Here's an issue on which the Libertarians won't be able to help us with a nominee for attorney general: South Dakota Attorney General Marty Jackley threw us in with eleven other yahoo states suing to stop the federal government from making coal-fired power plants less dirty. The Environmental Protection Agency wants to use the really successful Clean Air Act to reduce carbon pollution.

AG Jackley is wasting his vital law enforcement resources by chasing the "War on Coal!" bogeyman for his partisan pals. Jonathan Chait dissects the Republican rationale behind the lawsuit and finds it lacking:

  1. Republicans claim the new EPA regs will increase electric bills by 10% a year, but that claim is based on analysis of federal actions well beyond the EPA coal proposal and ignores the savings from conservation and reduced health costs.
  2. The Heritage Foundation is saying the EPA's proposal would kill 600,000 jobs and $2 trillion in GDP. However, Chait notes that Heritage modeled a complete phase-out of coal, not the EPA's actual plan, under which we would keep using coal, but more efficiently, reducing coal use by 30%.
  3. Jackley's fellow Republicans seem to think that the U.S. has no obligation to reduce carbon pollution as long as China, India, or anyone else is producing carbon pollution. Chait says that's morally bonkers:

I have seen no morally cogent explanation as to why the entire burden of sparing the world from runaway global warming should fall on the countries that have contributed the least to its existence. Developing countries have already made the significant concession that they will not be allowed to follow the cheap dirty-energy developmental path used by the West.

...Given that, as noted above, people in developing countries are giving up a chance to use a proportionate share of the world’s historic carbon budget, minimal reciprocity dictates that the United States make some contribution. The Obama administration expects the American people to sacrifice in order to secure the agreement of people in other countries to sacrifice. That’s how collective action works [Jonathan Chait, "Republican Climate Policy Keeps Getting Less Intelligent," New York Magazine, 2014.08.05].

Supplied data:
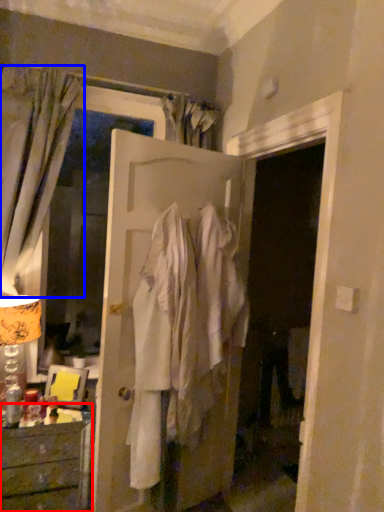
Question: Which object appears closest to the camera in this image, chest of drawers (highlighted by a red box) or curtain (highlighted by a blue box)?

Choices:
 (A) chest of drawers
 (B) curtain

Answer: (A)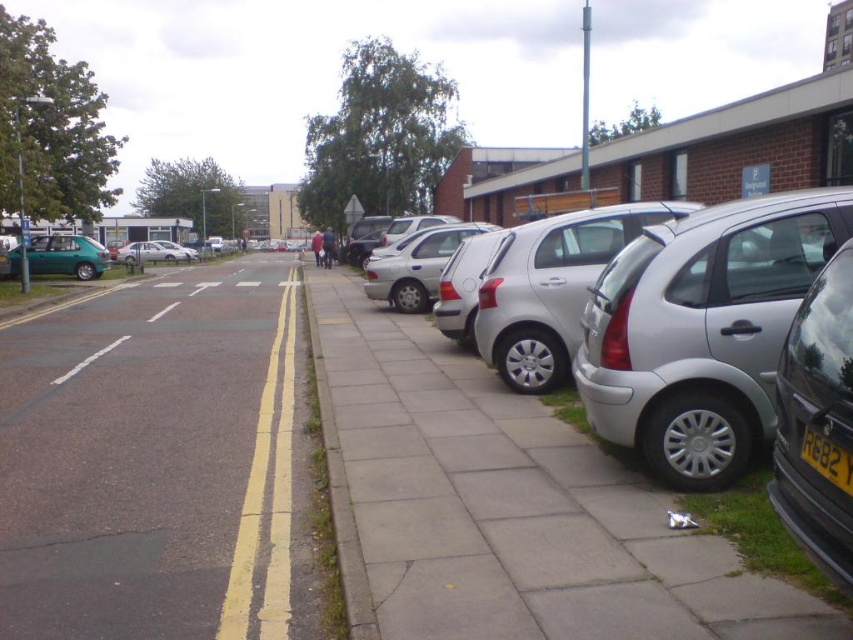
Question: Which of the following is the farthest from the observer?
---
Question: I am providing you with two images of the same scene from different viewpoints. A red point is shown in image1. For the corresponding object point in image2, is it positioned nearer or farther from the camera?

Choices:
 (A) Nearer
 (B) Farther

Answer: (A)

Parts of the exercise:
**a)** Answer these from the coal-lawsuit excerpt, one line each:
(i) How many other states joined South Dakota in suing the federal government?
(ii) According to Chait, by what percentage would the EPA's actual plan reduce coal use?
(iii) In what publication did Chait's article appear?
**b)** From the coal-lawsuit excerpt, write out the stretch from "I have seen" through "York Magazine, 2014.08.05].".

Exercise solutions:
**a)**
(i) Eleven
(ii) 30%
(iii) New York Magazine

**b)**
I have seen no morally cogent explanation as to why the entire burden of sparing the world from runaway global warming should fall on the countries that have contributed the least to its existence. Developing countries have already made the significant concession that they will not be allowed to follow the cheap dirty-energy developmental path used by the West.

...Given that, as noted above, people in developing countries are giving up a chance to use a proportionate share of the world’s historic carbon budget, minimal reciprocity dictates that the United States make some contribution. The Obama administration expects the American people to sacrifice in order to secure the agreement of people in other countries to sacrifice. That’s how collective action works [Jonathan Chait, "Republican Climate Policy Keeps Getting Less Intelligent," New York Magazine, 2014.08.05].